What you need to do:
Answer these questions from the article below on renewable energy in Britain.
(a) By how much did electricity generated from renewable sources rise in the past year?
(b) What job does Will Straw hold?
(c) By what year does Straw say the electricity system should be decarbonized?

## Start Extract provided

Britain is in the midst of a green energy revolution after production soared to record levels, according to new figures which deal a blow to opponents of renewable energy and a potential boost for consumers.
The amount of electricity generated from renewable sources such as wind, solar and hydro has soared by 43 per cent in the past year to account for a fifth of production, as newly-built plants came on stream and the weather became windier, the Office for National Statistics has said.
The jump was widely welcomed by experts who said it represented a landmark for the renewable energy movement and demonstrated the growing role that green electricity has to play in the power grid.
“These impressive figures show that renewable energy can play a major role in Britain’s energy mix. Onshore and offshore wind in particular have been squeezing coal and gas off the grid which will help reduce Britain’s carbon pollution,” said Will Straw, associate director of the IPPR think tank.
Mr Straw criticised the Conservative Party’s plan to freeze onshore wind farm development if it gets elected next year in the face of widespread Tory opposition to land-based turbines.
“As the costs of these technologies start falling, now is not the time to prematurely announce a moratorium on onshore wind. Instead of destabilising Britain’s renewable industry just as it gets going, we should be setting clear goals to decarbonise the electricity system by 2030,” Mr Straw said.
Dr Doug Parr, chief scientist and policy director at Greenpeace UK, added: “Nobody noticed the lights going off because the intermittent wind was not blowing,” alluding to critics of renewable energy who argue that such technologies are unreliable because it is at the mercy of the sun, wind and rain.

## End Extract provided
## Start Dataset

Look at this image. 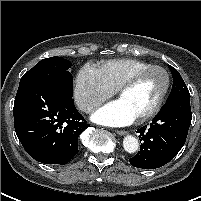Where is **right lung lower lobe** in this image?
<instances>
[{"label": "right lung lower lobe", "mask_w": 201, "mask_h": 201, "mask_svg": "<svg viewBox=\"0 0 201 201\" xmlns=\"http://www.w3.org/2000/svg\"><path fill=\"white\" fill-rule=\"evenodd\" d=\"M13 115L24 149L44 164L71 161L78 153V137L88 127L74 105L72 91L45 78L20 82Z\"/></svg>", "instance_id": "obj_1"}]
</instances>
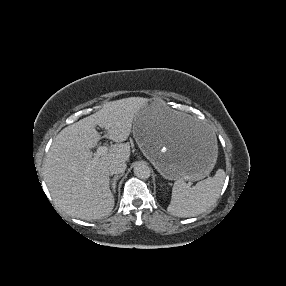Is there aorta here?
I'll return each mask as SVG.
<instances>
[{
    "label": "aorta",
    "instance_id": "1",
    "mask_svg": "<svg viewBox=\"0 0 286 286\" xmlns=\"http://www.w3.org/2000/svg\"><path fill=\"white\" fill-rule=\"evenodd\" d=\"M134 174L140 179H148L151 175V170L146 163L141 161L135 164Z\"/></svg>",
    "mask_w": 286,
    "mask_h": 286
}]
</instances>
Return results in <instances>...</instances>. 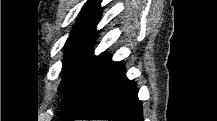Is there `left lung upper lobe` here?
Wrapping results in <instances>:
<instances>
[{
    "instance_id": "obj_1",
    "label": "left lung upper lobe",
    "mask_w": 217,
    "mask_h": 121,
    "mask_svg": "<svg viewBox=\"0 0 217 121\" xmlns=\"http://www.w3.org/2000/svg\"><path fill=\"white\" fill-rule=\"evenodd\" d=\"M100 0H88L80 11L64 46L62 81L59 93L66 96L61 103V118L72 120L76 115L87 88L98 77L109 56H95L92 50L98 31L96 25L103 8Z\"/></svg>"
}]
</instances>
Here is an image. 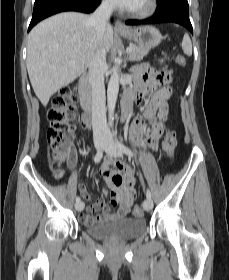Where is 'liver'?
<instances>
[{
	"label": "liver",
	"mask_w": 229,
	"mask_h": 280,
	"mask_svg": "<svg viewBox=\"0 0 229 280\" xmlns=\"http://www.w3.org/2000/svg\"><path fill=\"white\" fill-rule=\"evenodd\" d=\"M89 18L82 13H60L42 21L29 33L27 71L43 106L60 88L86 71L99 48L105 53L110 50L113 28L107 24L98 37Z\"/></svg>",
	"instance_id": "obj_1"
}]
</instances>
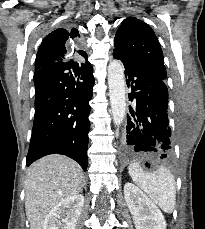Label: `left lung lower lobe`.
Masks as SVG:
<instances>
[{
  "label": "left lung lower lobe",
  "instance_id": "1",
  "mask_svg": "<svg viewBox=\"0 0 205 229\" xmlns=\"http://www.w3.org/2000/svg\"><path fill=\"white\" fill-rule=\"evenodd\" d=\"M113 56L124 64L126 83L132 90L129 100H134L127 114L125 156L138 151H152L160 159L170 158L172 137L167 116L168 90L165 80L129 63L118 53L114 52Z\"/></svg>",
  "mask_w": 205,
  "mask_h": 229
}]
</instances>
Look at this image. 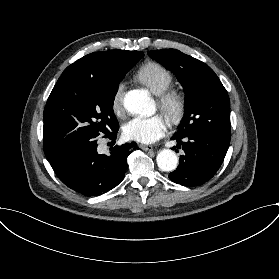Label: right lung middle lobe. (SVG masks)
Listing matches in <instances>:
<instances>
[{
	"label": "right lung middle lobe",
	"mask_w": 279,
	"mask_h": 279,
	"mask_svg": "<svg viewBox=\"0 0 279 279\" xmlns=\"http://www.w3.org/2000/svg\"><path fill=\"white\" fill-rule=\"evenodd\" d=\"M143 57H129L113 71L92 77L66 75L54 86L44 110L43 149L51 161L67 150L87 146L119 126L113 114L120 81Z\"/></svg>",
	"instance_id": "right-lung-middle-lobe-1"
}]
</instances>
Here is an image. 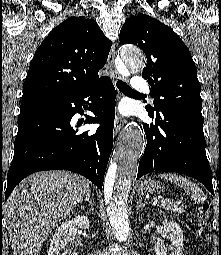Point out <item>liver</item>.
<instances>
[{"label":"liver","mask_w":221,"mask_h":255,"mask_svg":"<svg viewBox=\"0 0 221 255\" xmlns=\"http://www.w3.org/2000/svg\"><path fill=\"white\" fill-rule=\"evenodd\" d=\"M89 187L88 179L63 170L37 172L18 184L3 206L13 255H39Z\"/></svg>","instance_id":"obj_1"}]
</instances>
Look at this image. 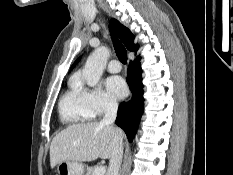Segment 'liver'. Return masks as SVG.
Wrapping results in <instances>:
<instances>
[{
	"mask_svg": "<svg viewBox=\"0 0 233 175\" xmlns=\"http://www.w3.org/2000/svg\"><path fill=\"white\" fill-rule=\"evenodd\" d=\"M123 140L120 129L101 122L79 123L59 132L50 145V165L53 169L64 161L90 162L111 158L115 137Z\"/></svg>",
	"mask_w": 233,
	"mask_h": 175,
	"instance_id": "liver-1",
	"label": "liver"
}]
</instances>
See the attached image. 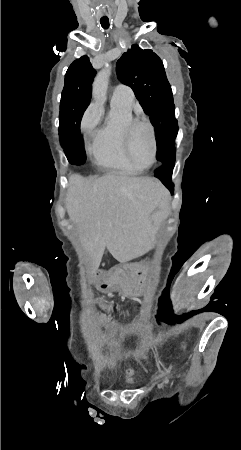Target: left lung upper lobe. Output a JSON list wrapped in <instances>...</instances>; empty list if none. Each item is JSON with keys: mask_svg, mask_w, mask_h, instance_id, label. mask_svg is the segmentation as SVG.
<instances>
[{"mask_svg": "<svg viewBox=\"0 0 241 450\" xmlns=\"http://www.w3.org/2000/svg\"><path fill=\"white\" fill-rule=\"evenodd\" d=\"M118 79L130 86L155 127L157 159L163 163L174 154L178 132L171 86L162 60L150 49L133 45L117 61Z\"/></svg>", "mask_w": 241, "mask_h": 450, "instance_id": "left-lung-upper-lobe-1", "label": "left lung upper lobe"}]
</instances>
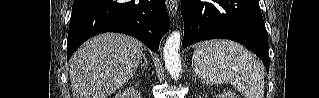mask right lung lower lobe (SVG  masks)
<instances>
[{
  "label": "right lung lower lobe",
  "instance_id": "98d812e1",
  "mask_svg": "<svg viewBox=\"0 0 319 98\" xmlns=\"http://www.w3.org/2000/svg\"><path fill=\"white\" fill-rule=\"evenodd\" d=\"M168 30L164 0H74L68 33V60L84 41L104 32L131 35L156 52Z\"/></svg>",
  "mask_w": 319,
  "mask_h": 98
}]
</instances>
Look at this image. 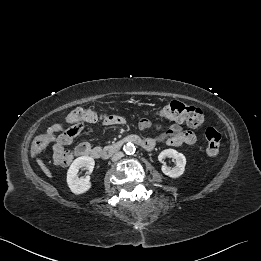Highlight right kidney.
<instances>
[{
    "label": "right kidney",
    "mask_w": 261,
    "mask_h": 261,
    "mask_svg": "<svg viewBox=\"0 0 261 261\" xmlns=\"http://www.w3.org/2000/svg\"><path fill=\"white\" fill-rule=\"evenodd\" d=\"M94 165L95 161L90 156L78 157L73 161L67 172V183L74 194H83L91 188L90 176L78 178L77 174L82 167H86L88 172L91 173Z\"/></svg>",
    "instance_id": "right-kidney-1"
}]
</instances>
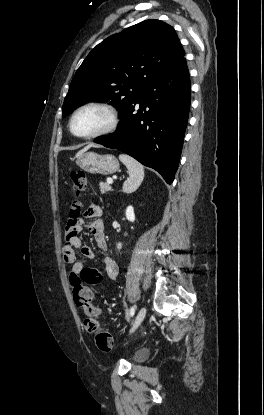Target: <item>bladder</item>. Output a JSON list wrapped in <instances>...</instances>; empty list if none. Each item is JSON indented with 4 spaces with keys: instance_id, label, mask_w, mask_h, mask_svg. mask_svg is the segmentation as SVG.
<instances>
[{
    "instance_id": "bladder-1",
    "label": "bladder",
    "mask_w": 264,
    "mask_h": 415,
    "mask_svg": "<svg viewBox=\"0 0 264 415\" xmlns=\"http://www.w3.org/2000/svg\"><path fill=\"white\" fill-rule=\"evenodd\" d=\"M149 357V351L146 349H139L135 351L133 358L137 362L145 361Z\"/></svg>"
}]
</instances>
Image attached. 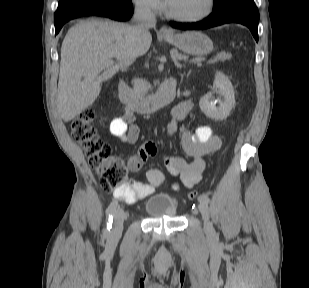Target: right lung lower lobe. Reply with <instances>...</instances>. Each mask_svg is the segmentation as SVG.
I'll list each match as a JSON object with an SVG mask.
<instances>
[{"label": "right lung lower lobe", "instance_id": "1", "mask_svg": "<svg viewBox=\"0 0 309 288\" xmlns=\"http://www.w3.org/2000/svg\"><path fill=\"white\" fill-rule=\"evenodd\" d=\"M133 13L131 1L90 0L54 18L55 33L69 20L81 16H104L114 20H129Z\"/></svg>", "mask_w": 309, "mask_h": 288}]
</instances>
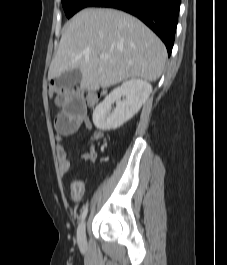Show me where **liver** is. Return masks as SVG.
<instances>
[{
    "label": "liver",
    "instance_id": "liver-1",
    "mask_svg": "<svg viewBox=\"0 0 227 265\" xmlns=\"http://www.w3.org/2000/svg\"><path fill=\"white\" fill-rule=\"evenodd\" d=\"M101 53L108 58L100 59ZM166 59L163 42L137 18L113 9H84L64 26L48 80L78 68L80 87L87 91L129 78L155 82Z\"/></svg>",
    "mask_w": 227,
    "mask_h": 265
}]
</instances>
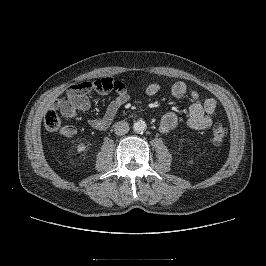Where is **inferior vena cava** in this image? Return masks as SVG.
<instances>
[{"label": "inferior vena cava", "instance_id": "602c4592", "mask_svg": "<svg viewBox=\"0 0 266 266\" xmlns=\"http://www.w3.org/2000/svg\"><path fill=\"white\" fill-rule=\"evenodd\" d=\"M129 131V124L126 121H119L114 124V132L116 135H124Z\"/></svg>", "mask_w": 266, "mask_h": 266}]
</instances>
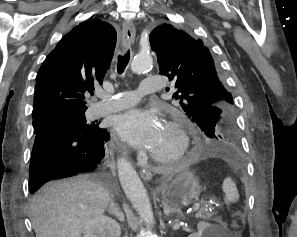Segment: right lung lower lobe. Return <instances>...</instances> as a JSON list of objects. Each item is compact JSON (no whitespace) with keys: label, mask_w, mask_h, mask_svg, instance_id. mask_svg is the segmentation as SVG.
Listing matches in <instances>:
<instances>
[{"label":"right lung lower lobe","mask_w":297,"mask_h":237,"mask_svg":"<svg viewBox=\"0 0 297 237\" xmlns=\"http://www.w3.org/2000/svg\"><path fill=\"white\" fill-rule=\"evenodd\" d=\"M29 170V192L34 194L43 184L78 174L105 173L104 141L109 133L97 127L91 133L75 129L64 119H50L36 131Z\"/></svg>","instance_id":"obj_1"}]
</instances>
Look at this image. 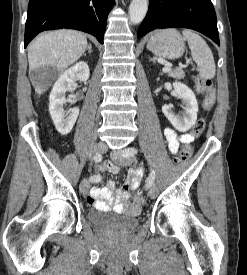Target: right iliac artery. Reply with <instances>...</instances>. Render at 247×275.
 <instances>
[{"instance_id": "82829eb1", "label": "right iliac artery", "mask_w": 247, "mask_h": 275, "mask_svg": "<svg viewBox=\"0 0 247 275\" xmlns=\"http://www.w3.org/2000/svg\"><path fill=\"white\" fill-rule=\"evenodd\" d=\"M101 160H102V156H101L100 154H96V155L94 156V161H95L96 163H99ZM90 180H91V182L98 183V182L101 181V177H100L99 175H92V176L90 177Z\"/></svg>"}]
</instances>
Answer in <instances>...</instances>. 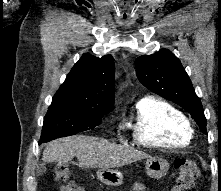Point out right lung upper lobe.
<instances>
[{
	"label": "right lung upper lobe",
	"mask_w": 221,
	"mask_h": 191,
	"mask_svg": "<svg viewBox=\"0 0 221 191\" xmlns=\"http://www.w3.org/2000/svg\"><path fill=\"white\" fill-rule=\"evenodd\" d=\"M115 66L111 55L83 54L52 99L51 106H79L112 111Z\"/></svg>",
	"instance_id": "1"
}]
</instances>
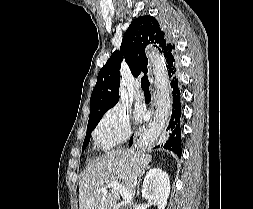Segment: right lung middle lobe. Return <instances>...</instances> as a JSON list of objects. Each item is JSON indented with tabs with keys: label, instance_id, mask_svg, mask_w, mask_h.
<instances>
[{
	"label": "right lung middle lobe",
	"instance_id": "1",
	"mask_svg": "<svg viewBox=\"0 0 253 209\" xmlns=\"http://www.w3.org/2000/svg\"><path fill=\"white\" fill-rule=\"evenodd\" d=\"M104 114H101L99 116H96V117H93V118H90L89 121H88V126H87V133H86V138L84 140V143H83V148H82V151L85 150V148L87 147L89 141H90V134L92 132V130L96 127V125L98 124V122L101 120L102 116Z\"/></svg>",
	"mask_w": 253,
	"mask_h": 209
}]
</instances>
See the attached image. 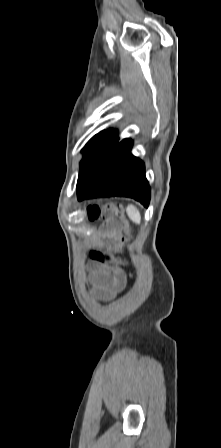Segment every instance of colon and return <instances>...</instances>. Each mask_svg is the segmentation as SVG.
I'll list each match as a JSON object with an SVG mask.
<instances>
[{
  "label": "colon",
  "instance_id": "colon-1",
  "mask_svg": "<svg viewBox=\"0 0 221 448\" xmlns=\"http://www.w3.org/2000/svg\"><path fill=\"white\" fill-rule=\"evenodd\" d=\"M107 209L110 214L116 218L113 226L116 227L117 224H121L127 231L130 230V224L125 219L122 206L118 203H111L107 205ZM89 217L91 219L97 218L102 214V209L99 206H92L88 211ZM91 258L97 263L111 264V265H124L125 260L121 257L101 250H94L91 252Z\"/></svg>",
  "mask_w": 221,
  "mask_h": 448
}]
</instances>
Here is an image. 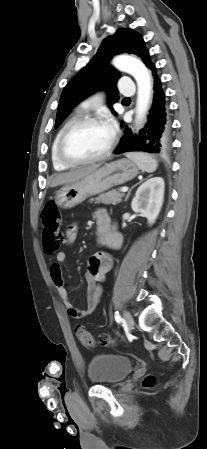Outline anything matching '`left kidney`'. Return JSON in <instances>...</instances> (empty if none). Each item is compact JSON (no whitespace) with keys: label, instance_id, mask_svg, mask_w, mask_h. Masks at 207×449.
I'll list each match as a JSON object with an SVG mask.
<instances>
[{"label":"left kidney","instance_id":"left-kidney-1","mask_svg":"<svg viewBox=\"0 0 207 449\" xmlns=\"http://www.w3.org/2000/svg\"><path fill=\"white\" fill-rule=\"evenodd\" d=\"M164 187L163 178H150L139 186L132 200V210L147 218L149 224H153L160 213L164 199Z\"/></svg>","mask_w":207,"mask_h":449}]
</instances>
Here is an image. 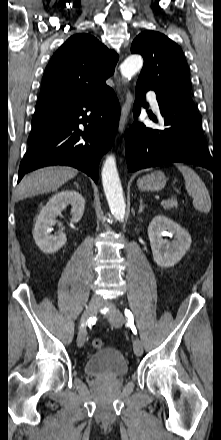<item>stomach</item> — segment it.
Returning <instances> with one entry per match:
<instances>
[{
    "mask_svg": "<svg viewBox=\"0 0 221 440\" xmlns=\"http://www.w3.org/2000/svg\"><path fill=\"white\" fill-rule=\"evenodd\" d=\"M166 176L162 171H154L137 181V186L142 191H159L166 185Z\"/></svg>",
    "mask_w": 221,
    "mask_h": 440,
    "instance_id": "0dacf381",
    "label": "stomach"
}]
</instances>
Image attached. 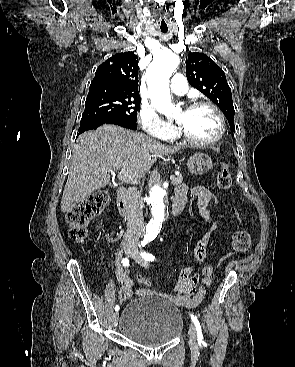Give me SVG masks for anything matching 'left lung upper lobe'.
I'll return each instance as SVG.
<instances>
[{"label": "left lung upper lobe", "instance_id": "1", "mask_svg": "<svg viewBox=\"0 0 295 367\" xmlns=\"http://www.w3.org/2000/svg\"><path fill=\"white\" fill-rule=\"evenodd\" d=\"M186 76L194 88L211 99L226 116L231 132L235 133L234 106L231 89L225 73L214 61L203 53H189Z\"/></svg>", "mask_w": 295, "mask_h": 367}]
</instances>
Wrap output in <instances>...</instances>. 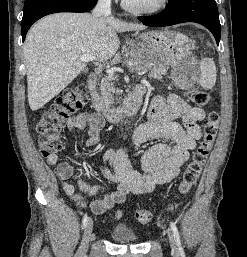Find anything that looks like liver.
Returning a JSON list of instances; mask_svg holds the SVG:
<instances>
[{"label": "liver", "mask_w": 247, "mask_h": 257, "mask_svg": "<svg viewBox=\"0 0 247 257\" xmlns=\"http://www.w3.org/2000/svg\"><path fill=\"white\" fill-rule=\"evenodd\" d=\"M143 29L140 24L88 13H55L39 20L24 44L31 110L42 108L78 76L86 66L81 55L96 62L110 59L120 46L117 33Z\"/></svg>", "instance_id": "1"}]
</instances>
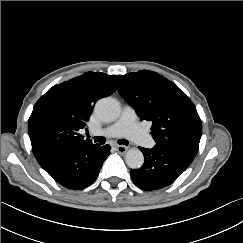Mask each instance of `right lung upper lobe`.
Segmentation results:
<instances>
[{"label":"right lung upper lobe","mask_w":243,"mask_h":243,"mask_svg":"<svg viewBox=\"0 0 243 243\" xmlns=\"http://www.w3.org/2000/svg\"><path fill=\"white\" fill-rule=\"evenodd\" d=\"M119 75L86 72L54 85L34 105L28 121L33 154L51 147L92 144L79 130L86 128L94 104L116 91Z\"/></svg>","instance_id":"obj_1"}]
</instances>
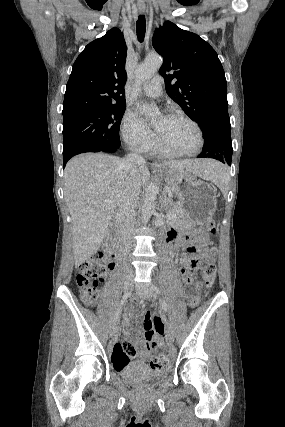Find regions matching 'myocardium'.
Instances as JSON below:
<instances>
[{"mask_svg": "<svg viewBox=\"0 0 285 427\" xmlns=\"http://www.w3.org/2000/svg\"><path fill=\"white\" fill-rule=\"evenodd\" d=\"M166 116L168 117H172V118H176V119H181L186 121L187 123H189L195 130L197 137H198V144L196 146L195 149L191 150V151H181L178 150L176 148H174L173 146H171L170 144L166 143L160 136L158 133H156V140L157 143L167 152H170L172 154L178 155V156H193L195 154H197L202 147L204 146V136H203V132L199 126V124L193 120L192 118H190L189 116L183 114V113H179V112H169L166 114Z\"/></svg>", "mask_w": 285, "mask_h": 427, "instance_id": "f54148a6", "label": "myocardium"}]
</instances>
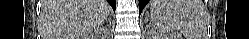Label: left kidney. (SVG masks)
<instances>
[{"label": "left kidney", "mask_w": 249, "mask_h": 39, "mask_svg": "<svg viewBox=\"0 0 249 39\" xmlns=\"http://www.w3.org/2000/svg\"><path fill=\"white\" fill-rule=\"evenodd\" d=\"M155 37H156V39H172L173 38L170 35H167L163 31H156Z\"/></svg>", "instance_id": "obj_1"}]
</instances>
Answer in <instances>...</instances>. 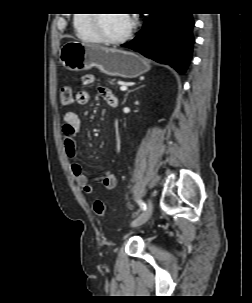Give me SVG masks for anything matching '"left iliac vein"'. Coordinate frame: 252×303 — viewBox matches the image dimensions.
<instances>
[{
	"label": "left iliac vein",
	"mask_w": 252,
	"mask_h": 303,
	"mask_svg": "<svg viewBox=\"0 0 252 303\" xmlns=\"http://www.w3.org/2000/svg\"><path fill=\"white\" fill-rule=\"evenodd\" d=\"M152 212H153V203L150 200H148L147 208L141 213L140 216H138L135 220L131 222V226L138 227L140 225H143L150 219Z\"/></svg>",
	"instance_id": "1"
}]
</instances>
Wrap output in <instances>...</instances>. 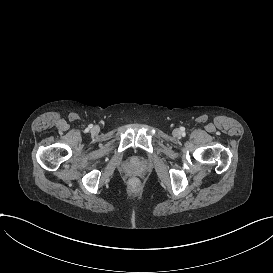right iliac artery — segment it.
I'll list each match as a JSON object with an SVG mask.
<instances>
[{"label":"right iliac artery","instance_id":"82829eb1","mask_svg":"<svg viewBox=\"0 0 273 273\" xmlns=\"http://www.w3.org/2000/svg\"><path fill=\"white\" fill-rule=\"evenodd\" d=\"M92 127H93L92 125H89V126H88V129H91Z\"/></svg>","mask_w":273,"mask_h":273}]
</instances>
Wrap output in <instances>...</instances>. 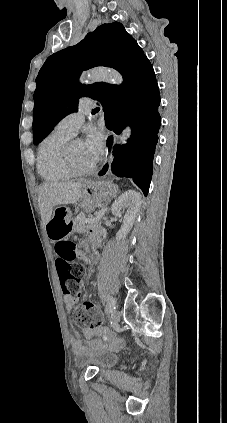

## End Dataset

Exercise answer:
(a) 43 per cent
(b) Associate director of the IPPR think tank
(c) 2030